[Opening Provided records section]

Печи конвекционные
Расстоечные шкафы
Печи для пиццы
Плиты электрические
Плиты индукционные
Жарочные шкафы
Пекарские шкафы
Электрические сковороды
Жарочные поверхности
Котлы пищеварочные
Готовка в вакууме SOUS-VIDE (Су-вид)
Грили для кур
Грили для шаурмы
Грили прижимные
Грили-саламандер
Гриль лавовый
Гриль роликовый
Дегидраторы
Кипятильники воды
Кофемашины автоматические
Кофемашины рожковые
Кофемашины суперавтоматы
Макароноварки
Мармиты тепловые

[Closing Provided records section]
[Opening Provided records section]

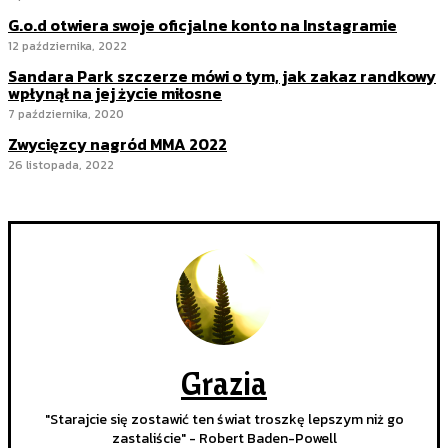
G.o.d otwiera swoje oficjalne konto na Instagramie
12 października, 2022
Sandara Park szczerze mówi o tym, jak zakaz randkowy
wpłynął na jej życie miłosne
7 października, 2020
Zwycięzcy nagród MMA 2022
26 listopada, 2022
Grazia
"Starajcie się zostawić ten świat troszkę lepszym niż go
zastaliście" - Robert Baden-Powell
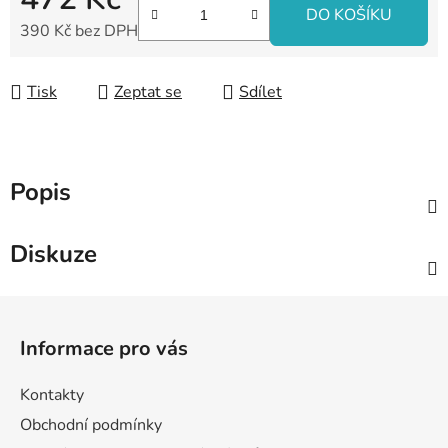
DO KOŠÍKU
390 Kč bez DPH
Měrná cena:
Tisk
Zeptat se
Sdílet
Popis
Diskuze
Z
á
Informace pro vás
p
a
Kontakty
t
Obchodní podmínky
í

[Closing Provided records section]

◆ What to produce:
As the answer, set down only the lines from the data above between the one holding "Жарочные поверхности" and the one holding "Мармиты тепловые", inclusive, exactly as they read.

◆ Solution to the exercise:
Жарочные поверхности
Котлы пищеварочные
Готовка в вакууме SOUS-VIDE (Су-вид)
Грили для кур
Грили для шаурмы
Грили прижимные
Грили-саламандер
Гриль лавовый
Гриль роликовый
Дегидраторы
Кипятильники воды
Кофемашины автоматические
Кофемашины рожковые
Кофемашины суперавтоматы
Макароноварки
Мармиты тепловые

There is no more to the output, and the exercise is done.